A report from Mike Gallagher
One hundred years ago a boat named Gem was the last recorded vessel to carry a cargo of stone over the Cotswolds from Saul, near Gloucester, to Lechlade on the Thames.
In 1911 the distance along the Stroudwater Navigation and the Thames and Severn Canal was just 36 miles!
Not so easy now
In 2011 boats have a choice of a 201 miles long southern route via Bristol. This means braving the Severn Estuary before navigating the Kennet and Avon Canal via Bath, Newbury and Reading and then along the upper Thames via Oxford to Lechlade.
Alternatively, the 174 miles long Northern route involves travelling up the Severn to Tewksbury then via Stratford on Avon, Warwick, Leamington Spa, Banbury, and Oxford.
To raise awareness of, and funds for, the restoration of the route (now known collectively as The Cotswold Canals) a number of enthusiastic boat owners set off in two convoys from Saul Junction on the morning of Friday 12th August. See picture below right.
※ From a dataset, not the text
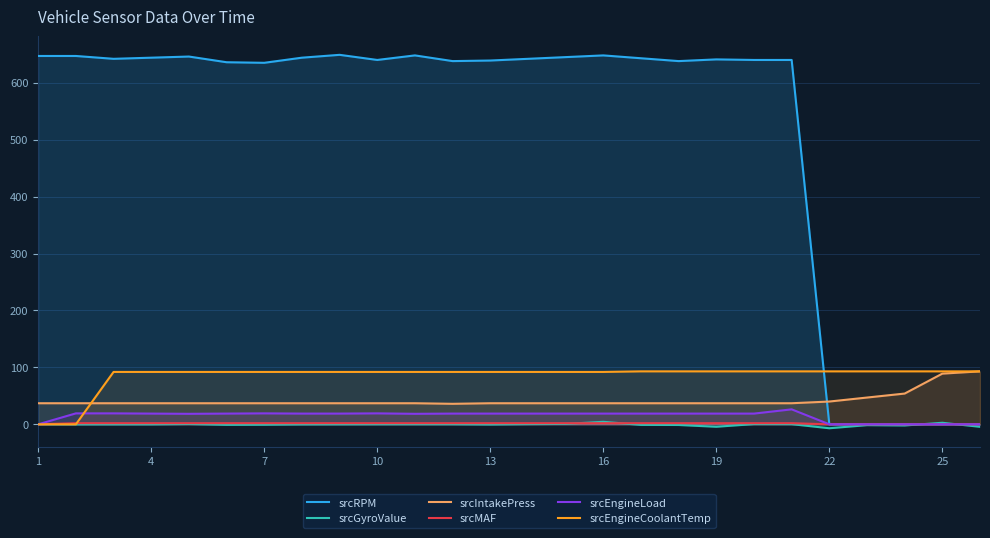

The value of srcEngineCoolantTemp at 19 is 54.6. True or false?

False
A BBC film crew recorded the departure and will record the arrival at a Civic reception when the boats arrive at Inglesham on Sunday the 4th of September.
The Past & The Future
The Stroudwater Navigation and the Thames and Severn Canal were originally built to provide a short and safe trading route from the Severn to London.The Cotswold Canals Trust intends to reopen that route.